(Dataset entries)
________________________

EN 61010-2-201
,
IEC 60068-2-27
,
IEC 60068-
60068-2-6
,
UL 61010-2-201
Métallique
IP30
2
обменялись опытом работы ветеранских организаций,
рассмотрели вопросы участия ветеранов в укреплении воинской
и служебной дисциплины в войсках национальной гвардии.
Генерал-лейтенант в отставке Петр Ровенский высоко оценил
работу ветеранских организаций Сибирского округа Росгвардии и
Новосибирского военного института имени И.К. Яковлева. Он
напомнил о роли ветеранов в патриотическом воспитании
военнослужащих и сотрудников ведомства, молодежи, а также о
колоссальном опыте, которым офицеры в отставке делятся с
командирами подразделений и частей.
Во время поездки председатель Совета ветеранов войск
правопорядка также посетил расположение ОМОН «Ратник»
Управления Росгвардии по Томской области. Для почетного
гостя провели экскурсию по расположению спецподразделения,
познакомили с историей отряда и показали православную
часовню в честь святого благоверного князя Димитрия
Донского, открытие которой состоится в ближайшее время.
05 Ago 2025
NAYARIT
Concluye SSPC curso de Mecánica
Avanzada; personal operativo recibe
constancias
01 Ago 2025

________________________

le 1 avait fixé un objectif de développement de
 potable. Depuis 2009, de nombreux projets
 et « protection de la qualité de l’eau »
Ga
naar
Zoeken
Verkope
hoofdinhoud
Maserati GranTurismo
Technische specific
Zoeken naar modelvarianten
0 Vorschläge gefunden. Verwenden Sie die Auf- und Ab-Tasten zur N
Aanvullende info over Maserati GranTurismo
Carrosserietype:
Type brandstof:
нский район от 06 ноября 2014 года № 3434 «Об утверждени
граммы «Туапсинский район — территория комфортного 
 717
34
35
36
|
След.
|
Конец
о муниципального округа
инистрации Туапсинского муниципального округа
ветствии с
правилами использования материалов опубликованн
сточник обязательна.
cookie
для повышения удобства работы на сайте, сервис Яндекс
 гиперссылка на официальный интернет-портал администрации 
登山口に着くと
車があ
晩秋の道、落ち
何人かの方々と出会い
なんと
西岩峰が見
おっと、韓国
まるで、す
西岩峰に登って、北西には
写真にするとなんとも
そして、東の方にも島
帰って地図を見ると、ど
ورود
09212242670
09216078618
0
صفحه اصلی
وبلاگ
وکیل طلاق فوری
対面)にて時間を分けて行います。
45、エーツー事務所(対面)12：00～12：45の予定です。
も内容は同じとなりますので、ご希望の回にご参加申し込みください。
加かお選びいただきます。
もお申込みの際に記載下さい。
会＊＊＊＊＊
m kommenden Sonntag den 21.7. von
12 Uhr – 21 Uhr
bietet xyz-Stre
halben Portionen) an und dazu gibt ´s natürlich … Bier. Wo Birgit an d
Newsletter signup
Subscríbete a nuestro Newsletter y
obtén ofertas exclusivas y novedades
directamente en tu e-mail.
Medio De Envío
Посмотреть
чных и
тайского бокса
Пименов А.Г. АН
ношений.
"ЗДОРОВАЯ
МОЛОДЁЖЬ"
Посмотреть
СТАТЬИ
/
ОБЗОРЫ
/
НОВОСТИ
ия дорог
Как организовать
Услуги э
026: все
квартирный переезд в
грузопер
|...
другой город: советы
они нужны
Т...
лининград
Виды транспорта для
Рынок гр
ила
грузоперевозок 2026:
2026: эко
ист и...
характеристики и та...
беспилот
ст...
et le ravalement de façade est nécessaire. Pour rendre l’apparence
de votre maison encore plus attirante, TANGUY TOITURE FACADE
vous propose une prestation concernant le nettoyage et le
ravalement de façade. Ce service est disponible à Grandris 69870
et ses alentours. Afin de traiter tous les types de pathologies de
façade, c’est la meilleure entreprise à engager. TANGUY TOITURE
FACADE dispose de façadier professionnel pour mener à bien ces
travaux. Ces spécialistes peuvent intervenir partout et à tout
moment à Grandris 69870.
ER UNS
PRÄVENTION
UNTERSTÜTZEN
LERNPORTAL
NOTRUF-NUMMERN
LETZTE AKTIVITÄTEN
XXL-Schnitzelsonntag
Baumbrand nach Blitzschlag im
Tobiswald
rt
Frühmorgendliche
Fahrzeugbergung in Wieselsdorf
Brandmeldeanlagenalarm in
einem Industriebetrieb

________________________

▶ [Your goal]: In the second block of items, copy out word for word every line from the one containing "le 1 avait fixé" through the one containing "Zoeken naar modelvarianten", including both of those lines.

▶ [Response to the exercise]:
le 1 avait fixé un objectif de développement de
 potable. Depuis 2009, de nombreux projets
 et « protection de la qualité de l’eau »
Ga
naar
Zoeken
Verkope
hoofdinhoud
Maserati GranTurismo
Technische specific
Zoeken naar modelvarianten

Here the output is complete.